A practical synthesis of N-cyclohexyl-11-(octylthio)undecanamide by thiol-ene click coupling reaction under UV light irradiation is reported. The title compound was characterized by elemental analysis, FT-IR, ¹H NMR, ¹³C NMR and MS spectroscopic methods. This molecule was found to be an efficient gelator for fluid oils, and the main physical parameters of the formed gels were also examined.

Keywords:

click chemistry; thiol-ene coupling; gels

In 2001, Sharpless and co-workers introduced the invasive concept of “click” chemistry to describe a modular approach towards a synthesis that uses only the most practical chemical transformations to make molecular connections with excellent fidelity [1]. Among others, the century-old addition of thiols to alkenes [2] (thiol-ene coupling, TEC) is emerging as an attractive click process mainly due to its highly efficient and orthogonal nature to a wide range of functional groups, robustness of the formed anti-Markovnikov-type thioether linkage, and the compatibility of the ligation process with water and oxygen [3]. As has occurred with other click-type reactions [4], the above-mentioned free-radical photochemically/thermally-induced version of TEC has also found great applicability in the synthesis of functional soft materials such as organo- and hydrogels [5,6].

Herein, we report the practical preparation of the low-molecular-weight gelator N-cyclohexyl-11-(octylthio)undecanamide (4) by thiol-ene click coupling reaction under UV light irradiation (Figure 1 left). Alkene precursor 1 was easily prepared by DCC-coupling between cylohexylamine and the corresponding acid derivative in CH₂Cl₂. The title compound 4 was characterized by elemental analysis, FT-IR, ¹H NMR, ¹³C NMR and MS spectroscopic methods (see Experimental Section). Interestingly, 4 was found to act as an efficient gelator for fluid oils (Figure 1 right, vials A−C) through molecular self-assembly driven by non-covalent interactions. The minimum gelation concentrations (MGC) were found to be lower than 1 wt.%, and the gel-to-sol transition temperatures (T_gel) in the range of 27−39 °C. As expected, T_gel values were found to increase with the concentration of the gelator probably due to the formation of more closely packed 3D-networks [7]. All gels were stable for several weeks below their T_gel, and showed a thermoreversible response that was reproducible over several heating/cooling cycles. A novel ionogel made of 4 in ionic liquid C₁₀MIMCl was also successfully prepared (Figure 1 right, vial D).

Figure 1. Synthesis of gelator N-cyclohexyl-11-(octylthio)undecanamide (4) and gels made in silicone oil (vial A, MGC = 0.5 wt.%, T_gel = 39 ± 3 °C), olive oil (vial B, MGC = 0.8 wt.%, T_gel = 27 ± 3 °C) [8], rapeseed oil (vial C, MGC = 0.8 wt.%, T_gel = 27 ± 3 °C) and ionic liquid C₁₀MIMCl (vial D, MGC = 0.7 wt.%, T_gel = 44 ± 3 °C).

_Supplied data:_
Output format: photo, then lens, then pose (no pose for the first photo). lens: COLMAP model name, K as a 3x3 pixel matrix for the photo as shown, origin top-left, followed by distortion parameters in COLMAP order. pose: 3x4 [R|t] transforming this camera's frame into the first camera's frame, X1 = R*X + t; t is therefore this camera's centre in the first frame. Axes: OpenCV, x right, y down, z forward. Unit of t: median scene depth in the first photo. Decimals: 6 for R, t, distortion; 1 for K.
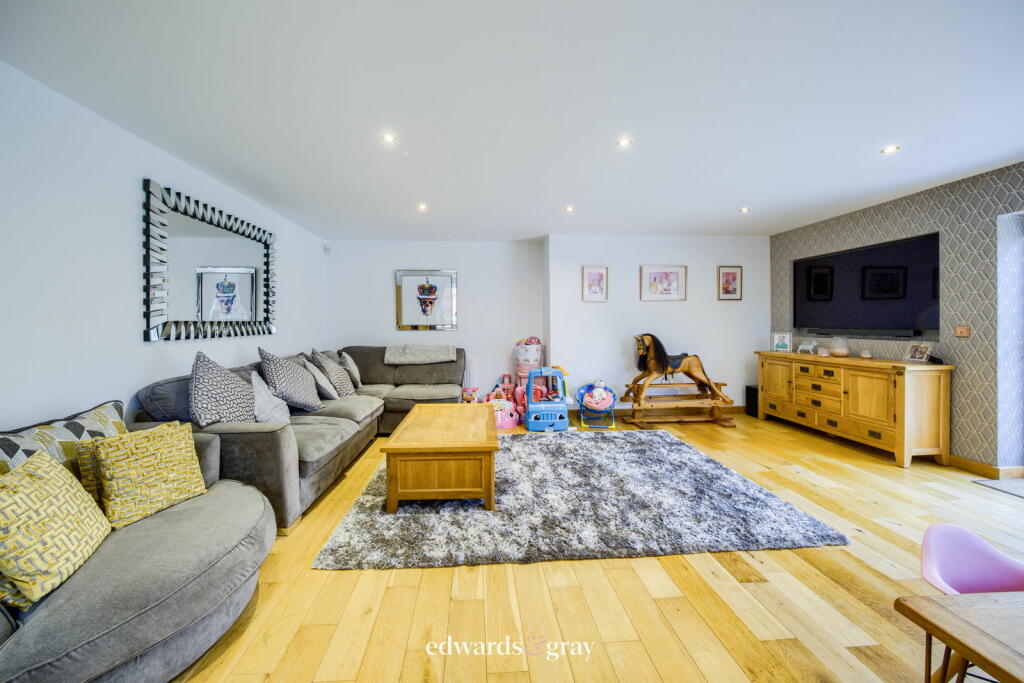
lens RADIAL K [[350.2, 0, 490.3], [0, 350.2, 325.0], [0, 0, 1]] dist [-0.019584, -0.000010]
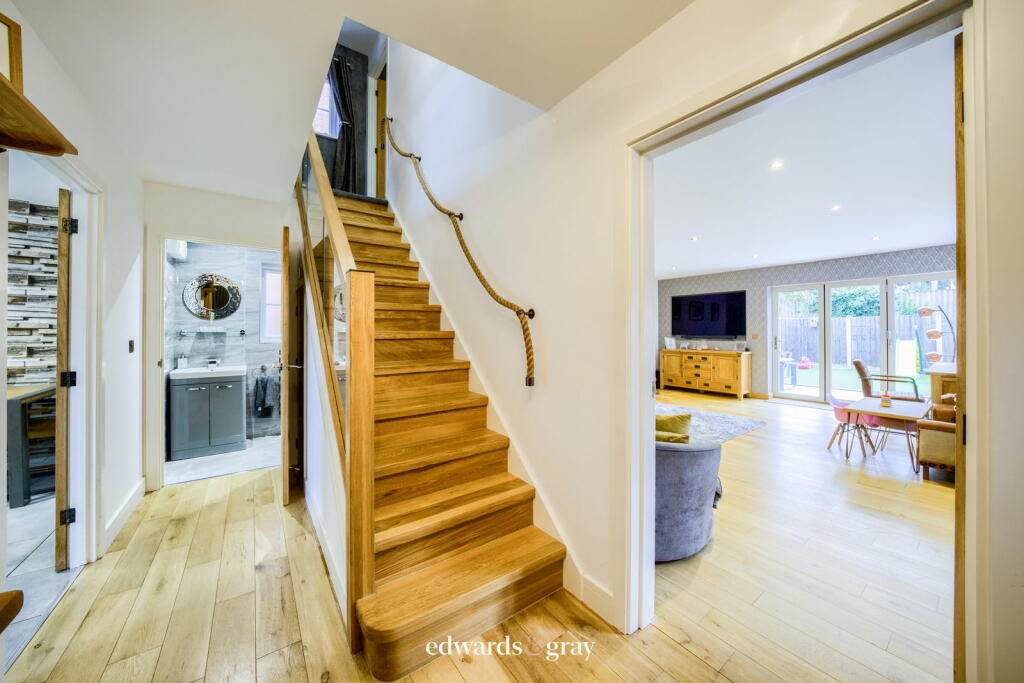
lens RADIAL K [[356.0, 0, 511.6], [0, 356.0, 330.0], [0, 0, 1]] dist [-0.000278, 0.000080]
pose [[0.833537, 0.006585, 0.552425, -0.819264], [-0.000064, 0.999930, -0.011823, 0.004045], [-0.552464, 0.009820, 0.833479, -0.049391]]
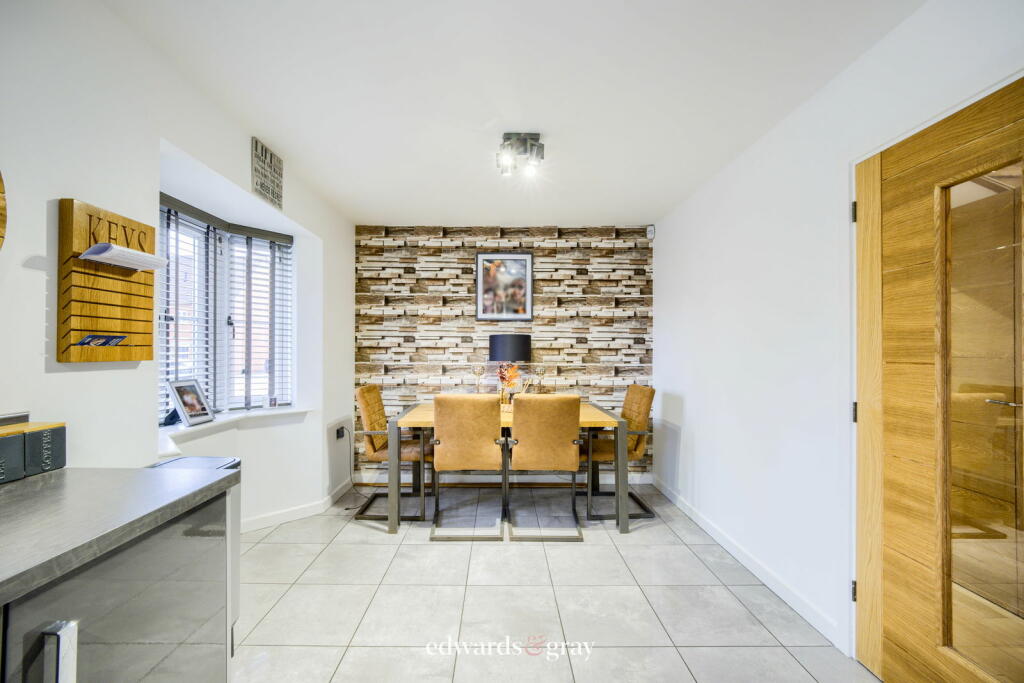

_Exercise:_ From the Figure 1 caption in the gelator passage above, list every liquid in which a gel was made, giving each one's vial letter and minimum gelation concentration.

_Your solution:_
- Silicone oil: vial A, MGC = 0.5 wt.%
- Olive oil: vial B, MGC = 0.8 wt.%
- Rapeseed oil: vial C, MGC = 0.8 wt.%
- Ionic liquid C₁₀MIMCl: vial D, MGC = 0.7 wt.%